CANBERRA – In January 2026 the Australian Government announced a royal commission into antisemitism and social cohesion. The commission was established within weeks of the Bondi attack. It was widely supported. Aboriginal community leaders say they also support the commission and would now like to discuss the speed at which things happen when their people are dying.
The 1991 Royal Commission into Aboriginal Deaths in Custody made 339 recommendations. Thirty-five years later the majority remain unimplemented. Aboriginal people have called for a new royal commission for years. The government has responded by extending the monitoring program which counts how many people die without doing enough to stop them dying.
Last year 33 Aboriginal people died in custody – the highest proportion in more than four decades. Nearly 600 Indigenous people have died in custody since the 1991 Royal Commission. The Human Rights Commission issued a rare joint statement from all seven commissioners demanding “immediate reform.” The government said it was “committed to reducing incarceration.” The incarceration rate went up.

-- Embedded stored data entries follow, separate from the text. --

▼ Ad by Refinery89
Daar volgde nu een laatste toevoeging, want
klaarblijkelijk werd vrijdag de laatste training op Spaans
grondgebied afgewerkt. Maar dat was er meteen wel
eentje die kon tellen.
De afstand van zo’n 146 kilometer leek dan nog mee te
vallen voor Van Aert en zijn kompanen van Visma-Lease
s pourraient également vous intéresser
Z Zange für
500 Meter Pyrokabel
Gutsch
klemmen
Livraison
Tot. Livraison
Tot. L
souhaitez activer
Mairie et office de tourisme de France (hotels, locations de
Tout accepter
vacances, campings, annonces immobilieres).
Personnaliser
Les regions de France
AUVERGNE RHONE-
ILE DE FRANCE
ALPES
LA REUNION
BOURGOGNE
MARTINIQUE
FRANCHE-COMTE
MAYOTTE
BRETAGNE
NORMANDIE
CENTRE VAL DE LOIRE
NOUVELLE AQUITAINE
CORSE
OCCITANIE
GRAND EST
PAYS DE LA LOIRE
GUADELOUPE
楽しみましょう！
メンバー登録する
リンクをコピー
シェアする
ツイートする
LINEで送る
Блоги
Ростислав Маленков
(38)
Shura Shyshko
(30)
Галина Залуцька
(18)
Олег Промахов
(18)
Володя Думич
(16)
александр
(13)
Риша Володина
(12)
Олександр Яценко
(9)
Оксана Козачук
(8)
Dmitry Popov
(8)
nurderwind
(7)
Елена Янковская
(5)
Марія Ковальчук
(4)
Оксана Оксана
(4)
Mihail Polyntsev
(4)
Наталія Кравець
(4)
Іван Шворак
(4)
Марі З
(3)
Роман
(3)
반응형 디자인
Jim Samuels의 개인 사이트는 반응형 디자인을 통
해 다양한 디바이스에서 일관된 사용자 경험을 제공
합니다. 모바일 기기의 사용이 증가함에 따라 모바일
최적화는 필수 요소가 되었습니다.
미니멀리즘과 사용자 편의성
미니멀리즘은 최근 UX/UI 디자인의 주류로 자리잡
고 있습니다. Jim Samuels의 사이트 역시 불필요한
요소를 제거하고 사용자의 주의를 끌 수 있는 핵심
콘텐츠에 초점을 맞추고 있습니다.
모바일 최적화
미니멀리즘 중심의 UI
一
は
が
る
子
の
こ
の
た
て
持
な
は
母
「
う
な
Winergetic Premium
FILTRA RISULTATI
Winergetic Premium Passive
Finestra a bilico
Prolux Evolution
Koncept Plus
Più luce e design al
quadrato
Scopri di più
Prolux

Community leaders say they are not asking the government to choose between protecting Jewish Australians and protecting Aboriginal Australians. They are asking the government to apply the same urgency to both. “When there’s a crisis and the media covers it the government moves fast” one Elder said. “When the crisis is us the government establishes a working group.”
The parliamentary inquiry into racism against First Nations people was announced in March 2026 and will report by September. A royal commission has broader powers of investigation and its recommendations carry more weight. Community leaders say the difference between an inquiry and a royal commission is the same as the difference between being heard and being listened to.
The Antisemitism Royal Commission was chaired within a month. Deaths in custody have been monitored for 35 years. Community members say monitoring is not the same as prevention. “You don’t put out a fire by counting the flames” one advocate said.